Vincent Fournier est postier, représentant départemental de la CGT FAPT dans les Yvelines, membre du CHSCT de Versailles et élu en commission consultative paritaire et au comité technique. Nourdine est postier à Asnières et représentant du personnel. Gaël Quirante est secrétaire départemental de Sud Poste dans les Hauts-de-Seine. Tous trois ont répondu à nos questions au sujet des poursuites judiciaires auxquelles ils doivent encore faire face.
A&R - Pourquoi êtes-vous actuellement poursuivis, et que risquez-vous ?
Vincent - Comme des millions d’autres, j’ai participé à la grève contre la réforme des retraites de décembre dernier. Avec mes collègues, nous avons fait 43 jours de grève reconductible. Nous avions aussi des revendications spécifiques à notre métier, des créations d’emplois que nous avons réussi à arracher à la direction. Pendant cette grève, nous nous sommes liés à d’autres secteurs, nous avons participé quotidiennement à l’AG interpro de Versailles, et évidemment nous nous sommes filé des coups de mains sur nos grèves respectives. Plusieurs rassemblements ont eu lieu devant des centres courrier et la Plateforme Industrielle du Courrier (PIC) sans aucun incident. Malgré tout, juste après la grève, La Poste m’a convoqué, avec quatre autres facteurs de Versailles, à un entretien avant sanction pouvant aller jusqu’au licenciement. Elle a organisé une gigantesque entreprise de mensonges et de manipulation en forçant d’autres collègues à faire de faux témoignages contre nous. Heureusement, c’était tellement scandaleux que nous avons pu faire éclater la vérité.

---*---

## Consigne
Répondez aux questions suivantes en vous appuyant sur l'entretien ci-dessus.
(a) De quel syndicat Gaël Quirante est-il secrétaire départemental, et dans quel département ?
(b) Combien de jours de grève reconductible Vincent et ses collègues ont-ils faits ?
(c) Devant quels lieux plusieurs rassemblements ont-ils eu lieu ?

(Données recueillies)
---*---

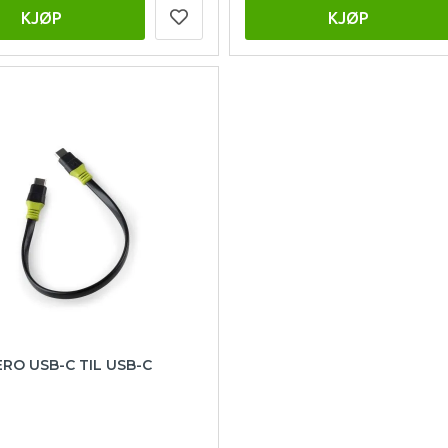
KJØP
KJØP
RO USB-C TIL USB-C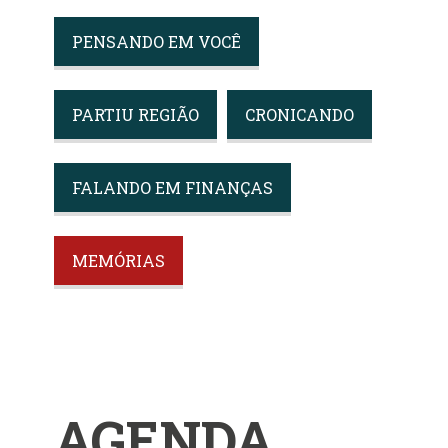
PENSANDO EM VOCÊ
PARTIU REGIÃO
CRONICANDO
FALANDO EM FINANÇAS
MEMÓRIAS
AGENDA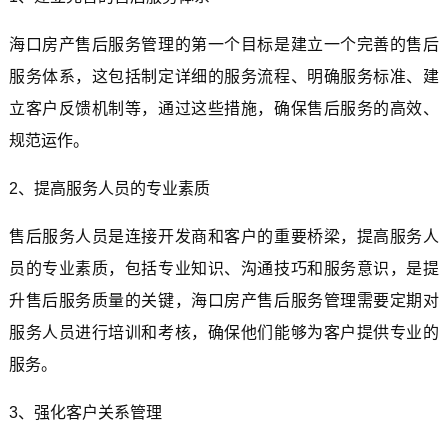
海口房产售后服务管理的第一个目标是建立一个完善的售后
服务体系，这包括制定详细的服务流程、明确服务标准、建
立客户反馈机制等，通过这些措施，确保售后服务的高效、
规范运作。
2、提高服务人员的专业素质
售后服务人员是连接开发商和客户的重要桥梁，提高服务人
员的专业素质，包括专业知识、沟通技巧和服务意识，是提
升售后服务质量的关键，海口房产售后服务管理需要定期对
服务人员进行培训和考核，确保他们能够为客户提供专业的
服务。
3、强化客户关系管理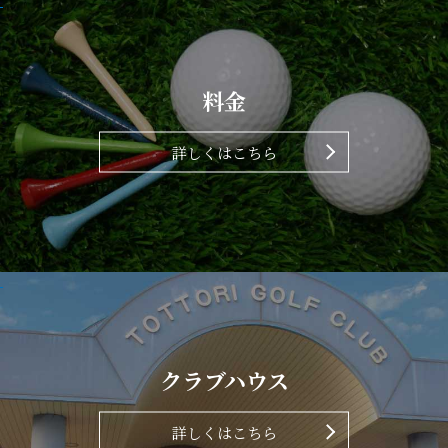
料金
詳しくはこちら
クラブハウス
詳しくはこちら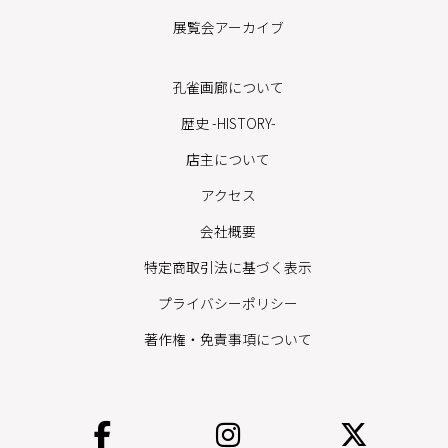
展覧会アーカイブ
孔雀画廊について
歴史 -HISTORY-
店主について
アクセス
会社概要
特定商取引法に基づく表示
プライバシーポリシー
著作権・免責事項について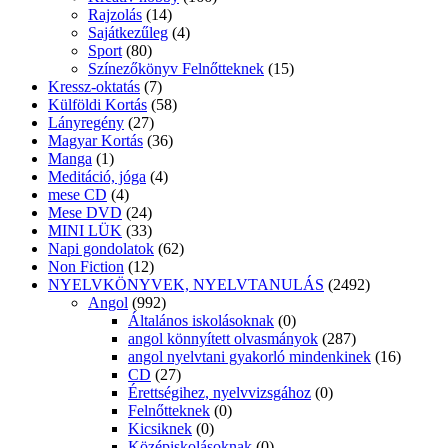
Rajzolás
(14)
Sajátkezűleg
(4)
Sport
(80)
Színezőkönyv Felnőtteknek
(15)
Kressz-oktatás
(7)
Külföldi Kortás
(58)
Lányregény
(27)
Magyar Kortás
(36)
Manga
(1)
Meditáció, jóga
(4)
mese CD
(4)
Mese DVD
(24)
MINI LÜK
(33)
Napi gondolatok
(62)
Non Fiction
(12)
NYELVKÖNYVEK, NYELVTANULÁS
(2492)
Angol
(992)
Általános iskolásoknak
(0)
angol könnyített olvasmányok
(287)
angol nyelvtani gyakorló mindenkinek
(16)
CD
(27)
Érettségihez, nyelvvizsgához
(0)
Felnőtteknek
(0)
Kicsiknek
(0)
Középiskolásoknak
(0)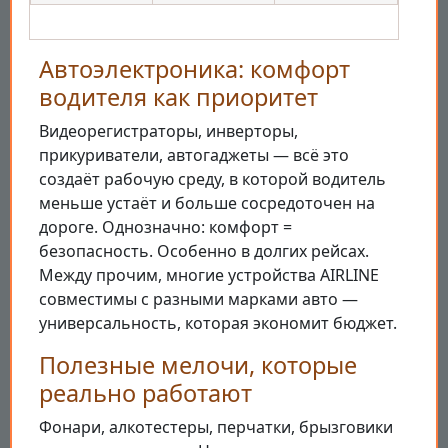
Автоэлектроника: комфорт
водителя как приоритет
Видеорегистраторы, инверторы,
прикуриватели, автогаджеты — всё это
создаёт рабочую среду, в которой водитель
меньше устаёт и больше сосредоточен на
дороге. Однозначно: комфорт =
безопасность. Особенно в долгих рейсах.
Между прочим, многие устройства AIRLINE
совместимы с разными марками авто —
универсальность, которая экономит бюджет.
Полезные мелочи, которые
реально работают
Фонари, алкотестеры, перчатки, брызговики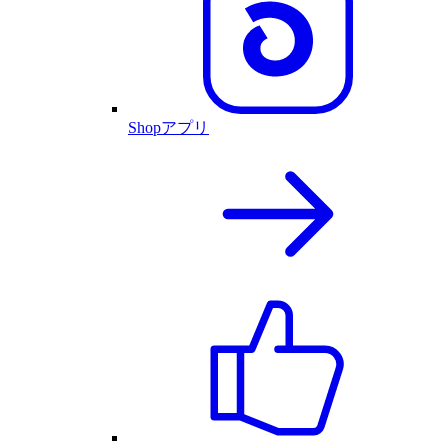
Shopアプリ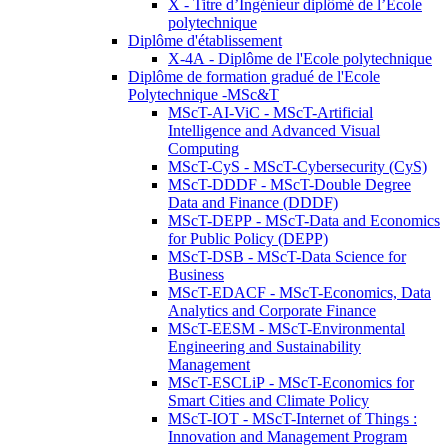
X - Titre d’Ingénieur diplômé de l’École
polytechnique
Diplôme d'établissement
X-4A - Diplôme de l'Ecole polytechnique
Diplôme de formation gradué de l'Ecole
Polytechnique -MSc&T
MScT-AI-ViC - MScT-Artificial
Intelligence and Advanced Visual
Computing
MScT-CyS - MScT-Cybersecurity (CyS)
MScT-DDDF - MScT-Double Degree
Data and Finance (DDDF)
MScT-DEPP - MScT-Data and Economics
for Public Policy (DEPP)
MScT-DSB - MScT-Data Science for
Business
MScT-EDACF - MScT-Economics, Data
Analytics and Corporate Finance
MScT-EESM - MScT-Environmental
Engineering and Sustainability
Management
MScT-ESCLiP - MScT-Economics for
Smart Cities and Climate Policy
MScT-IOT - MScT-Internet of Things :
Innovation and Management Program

---*---

## Réponse rédigée
(a) Il est secrétaire départemental de Sud Poste dans les Hauts-de-Seine.
(b) Ils ont fait 43 jours de grève reconductible.
(c) Ils ont eu lieu devant des centres courrier et la Plateforme Industrielle du Courrier (PIC).